REQUIRED WORK:
Reproduce these items word for word.

EXERCISE MATERIALS:
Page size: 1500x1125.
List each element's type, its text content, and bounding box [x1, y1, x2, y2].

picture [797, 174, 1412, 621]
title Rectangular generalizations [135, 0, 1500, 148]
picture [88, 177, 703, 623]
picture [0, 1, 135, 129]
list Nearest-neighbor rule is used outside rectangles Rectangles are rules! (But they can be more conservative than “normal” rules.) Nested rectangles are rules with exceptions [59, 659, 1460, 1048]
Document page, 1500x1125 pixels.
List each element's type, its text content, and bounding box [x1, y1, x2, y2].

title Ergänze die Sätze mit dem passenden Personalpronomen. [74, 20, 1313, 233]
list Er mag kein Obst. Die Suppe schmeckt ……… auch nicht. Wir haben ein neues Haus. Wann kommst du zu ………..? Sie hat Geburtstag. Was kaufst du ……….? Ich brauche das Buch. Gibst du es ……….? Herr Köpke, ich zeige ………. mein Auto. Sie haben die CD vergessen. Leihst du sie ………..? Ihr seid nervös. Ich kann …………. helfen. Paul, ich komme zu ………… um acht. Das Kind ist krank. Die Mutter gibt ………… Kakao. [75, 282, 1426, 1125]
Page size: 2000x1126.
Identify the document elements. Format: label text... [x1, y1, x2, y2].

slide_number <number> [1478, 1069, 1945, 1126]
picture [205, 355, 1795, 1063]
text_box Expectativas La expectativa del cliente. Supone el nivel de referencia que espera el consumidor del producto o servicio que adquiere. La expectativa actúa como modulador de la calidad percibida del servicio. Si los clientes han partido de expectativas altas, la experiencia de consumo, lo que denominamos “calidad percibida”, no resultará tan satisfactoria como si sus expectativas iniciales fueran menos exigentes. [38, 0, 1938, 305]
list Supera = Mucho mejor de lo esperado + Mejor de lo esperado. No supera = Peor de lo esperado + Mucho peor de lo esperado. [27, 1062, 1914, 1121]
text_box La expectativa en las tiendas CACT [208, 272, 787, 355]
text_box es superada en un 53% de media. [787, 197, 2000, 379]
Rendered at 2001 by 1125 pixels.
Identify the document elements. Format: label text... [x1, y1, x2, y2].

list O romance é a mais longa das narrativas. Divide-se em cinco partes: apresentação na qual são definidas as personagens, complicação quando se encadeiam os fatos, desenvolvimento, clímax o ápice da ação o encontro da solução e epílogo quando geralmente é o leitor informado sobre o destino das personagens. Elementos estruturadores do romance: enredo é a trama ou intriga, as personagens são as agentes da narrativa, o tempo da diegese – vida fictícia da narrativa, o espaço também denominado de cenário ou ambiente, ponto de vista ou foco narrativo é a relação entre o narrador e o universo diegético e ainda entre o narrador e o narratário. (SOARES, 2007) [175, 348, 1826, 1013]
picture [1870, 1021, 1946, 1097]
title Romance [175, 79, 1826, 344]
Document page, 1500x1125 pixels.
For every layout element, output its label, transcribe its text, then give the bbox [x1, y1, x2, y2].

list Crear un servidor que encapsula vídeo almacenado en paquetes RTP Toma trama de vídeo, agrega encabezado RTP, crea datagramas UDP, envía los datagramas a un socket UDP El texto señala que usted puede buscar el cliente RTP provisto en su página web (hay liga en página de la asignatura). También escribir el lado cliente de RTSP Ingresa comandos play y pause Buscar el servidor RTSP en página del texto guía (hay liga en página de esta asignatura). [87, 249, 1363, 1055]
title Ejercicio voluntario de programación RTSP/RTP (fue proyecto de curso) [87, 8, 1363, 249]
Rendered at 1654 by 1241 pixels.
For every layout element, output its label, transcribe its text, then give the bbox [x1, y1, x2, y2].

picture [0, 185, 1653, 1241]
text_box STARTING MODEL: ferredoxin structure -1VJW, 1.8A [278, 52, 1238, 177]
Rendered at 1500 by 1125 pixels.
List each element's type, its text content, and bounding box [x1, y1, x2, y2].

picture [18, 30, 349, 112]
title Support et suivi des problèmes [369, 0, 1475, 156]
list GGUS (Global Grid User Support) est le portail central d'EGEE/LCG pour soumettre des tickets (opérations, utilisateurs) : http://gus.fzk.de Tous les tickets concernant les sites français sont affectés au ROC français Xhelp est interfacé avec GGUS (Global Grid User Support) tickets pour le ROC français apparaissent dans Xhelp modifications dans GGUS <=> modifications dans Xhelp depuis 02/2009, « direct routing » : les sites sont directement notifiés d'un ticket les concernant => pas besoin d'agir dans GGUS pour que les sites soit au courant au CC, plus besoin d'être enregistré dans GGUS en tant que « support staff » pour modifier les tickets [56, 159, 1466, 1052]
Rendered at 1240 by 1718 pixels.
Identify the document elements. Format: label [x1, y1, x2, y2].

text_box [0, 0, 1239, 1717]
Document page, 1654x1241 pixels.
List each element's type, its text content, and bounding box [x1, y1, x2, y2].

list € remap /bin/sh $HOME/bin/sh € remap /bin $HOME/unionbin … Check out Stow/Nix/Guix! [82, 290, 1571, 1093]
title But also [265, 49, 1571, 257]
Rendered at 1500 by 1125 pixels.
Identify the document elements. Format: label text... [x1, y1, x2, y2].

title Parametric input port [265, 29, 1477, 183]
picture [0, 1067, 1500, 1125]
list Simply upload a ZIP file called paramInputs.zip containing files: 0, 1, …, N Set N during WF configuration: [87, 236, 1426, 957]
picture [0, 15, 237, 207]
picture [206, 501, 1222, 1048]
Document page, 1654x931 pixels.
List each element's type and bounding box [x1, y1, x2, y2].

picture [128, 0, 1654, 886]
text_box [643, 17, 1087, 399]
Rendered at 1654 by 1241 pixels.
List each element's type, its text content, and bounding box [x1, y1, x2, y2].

RESULT:
Page size: 1500x1125.
List each element's type, its text content, and bounding box [x1, y1, x2, y2].

picture [797, 174, 1412, 621]
title Rectangular generalizations [135, 0, 1500, 148]
picture [88, 177, 703, 623]
picture [0, 1, 135, 129]
list Nearest-neighbor rule is used outside rectangles Rectangles are rules! (But they can be more conservative than “normal” rules.) Nested rectangles are rules with exceptions [59, 659, 1460, 1048]
Document page, 1500x1125 pixels.
List each element's type, its text content, and bounding box [x1, y1, x2, y2].

title Ergänze die Sätze mit dem passenden Personalpronomen. [74, 20, 1313, 233]
list Er mag kein Obst. Die Suppe schmeckt ……… auch nicht. Wir haben ein neues Haus. Wann kommst du zu ………..? Sie hat Geburtstag. Was kaufst du ……….? Ich brauche das Buch. Gibst du es ……….? Herr Köpke, ich zeige ………. mein Auto. Sie haben die CD vergessen. Leihst du sie ………..? Ihr seid nervös. Ich kann …………. helfen. Paul, ich komme zu ………… um acht. Das Kind ist krank. Die Mutter gibt ………… Kakao. [75, 282, 1426, 1125]
Page size: 2000x1126.
Identify the document elements. Format: label text... [x1, y1, x2, y2].

slide_number <number> [1478, 1069, 1945, 1126]
picture [205, 355, 1795, 1063]
text_box Expectativas La expectativa del cliente. Supone el nivel de referencia que espera el consumidor del producto o servicio que adquiere. La expectativa actúa como modulador de la calidad percibida del servicio. Si los clientes han partido de expectativas altas, la experiencia de consumo, lo que denominamos “calidad percibida”, no resultará tan satisfactoria como si sus expectativas iniciales fueran menos exigentes. [38, 0, 1938, 305]
list Supera = Mucho mejor de lo esperado + Mejor de lo esperado. No supera = Peor de lo esperado + Mucho peor de lo esperado. [27, 1062, 1914, 1121]
text_box La expectativa en las tiendas CACT [208, 272, 787, 355]
text_box es superada en un 53% de media. [787, 197, 2000, 379]
Rendered at 2001 by 1125 pixels.
Identify the document elements. Format: label text... [x1, y1, x2, y2].

list O romance é a mais longa das narrativas. Divide-se em cinco partes: apresentação na qual são definidas as personagens, complicação quando se encadeiam os fatos, desenvolvimento, clímax o ápice da ação o encontro da solução e epílogo quando geralmente é o leitor informado sobre o destino das personagens. Elementos estruturadores do romance: enredo é a trama ou intriga, as personagens são as agentes da narrativa, o tempo da diegese – vida fictícia da narrativa, o espaço também denominado de cenário ou ambiente, ponto de vista ou foco narrativo é a relação entre o narrador e o universo diegético e ainda entre o narrador e o narratário. (SOARES, 2007) [175, 348, 1826, 1013]
picture [1870, 1021, 1946, 1097]
title Romance [175, 79, 1826, 344]
Document page, 1500x1125 pixels.
For every layout element, output its label, transcribe its text, then give the bbox [x1, y1, x2, y2].

list Crear un servidor que encapsula vídeo almacenado en paquetes RTP Toma trama de vídeo, agrega encabezado RTP, crea datagramas UDP, envía los datagramas a un socket UDP El texto señala que usted puede buscar el cliente RTP provisto en su página web (hay liga en página de la asignatura). También escribir el lado cliente de RTSP Ingresa comandos play y pause Buscar el servidor RTSP en página del texto guía (hay liga en página de esta asignatura). [87, 249, 1363, 1055]
title Ejercicio voluntario de programación RTSP/RTP (fue proyecto de curso) [87, 8, 1363, 249]
Rendered at 1654 by 1241 pixels.
For every layout element, output its label, transcribe its text, then give the bbox [x1, y1, x2, y2].

picture [0, 185, 1653, 1241]
text_box STARTING MODEL: ferredoxin structure -1VJW, 1.8A [278, 52, 1238, 177]
Rendered at 1500 by 1125 pixels.
List each element's type, its text content, and bounding box [x1, y1, x2, y2].

picture [18, 30, 349, 112]
title Support et suivi des problèmes [369, 0, 1475, 156]
list GGUS (Global Grid User Support) est le portail central d'EGEE/LCG pour soumettre des tickets (opérations, utilisateurs) : http://gus.fzk.de Tous les tickets concernant les sites français sont affectés au ROC français Xhelp est interfacé avec GGUS (Global Grid User Support) tickets pour le ROC français apparaissent dans Xhelp modifications dans GGUS <=> modifications dans Xhelp depuis 02/2009, « direct routing » : les sites sont directement notifiés d'un ticket les concernant => pas besoin d'agir dans GGUS pour que les sites soit au courant au CC, plus besoin d'être enregistré dans GGUS en tant que « support staff » pour modifier les tickets [56, 159, 1466, 1052]
Rendered at 1240 by 1718 pixels.
Identify the document elements. Format: label [x1, y1, x2, y2].

text_box [0, 0, 1239, 1717]
Document page, 1654x1241 pixels.
List each element's type, its text content, and bounding box [x1, y1, x2, y2].

list € remap /bin/sh $HOME/bin/sh € remap /bin $HOME/unionbin … Check out Stow/Nix/Guix! [82, 290, 1571, 1093]
title But also [265, 49, 1571, 257]
Rendered at 1500 by 1125 pixels.
Identify the document elements. Format: label text... [x1, y1, x2, y2].

title Parametric input port [265, 29, 1477, 183]
picture [0, 1067, 1500, 1125]
list Simply upload a ZIP file called paramInputs.zip containing files: 0, 1, …, N Set N during WF configuration: [87, 236, 1426, 957]
picture [0, 15, 237, 207]
picture [206, 501, 1222, 1048]
Document page, 1654x931 pixels.
List each element's type and bounding box [x1, y1, x2, y2].

picture [128, 0, 1654, 886]
text_box [643, 17, 1087, 399]
Rendered at 1654 by 1241 pixels.
List each element's type, its text content, and bounding box [x1, y1, x2, y2].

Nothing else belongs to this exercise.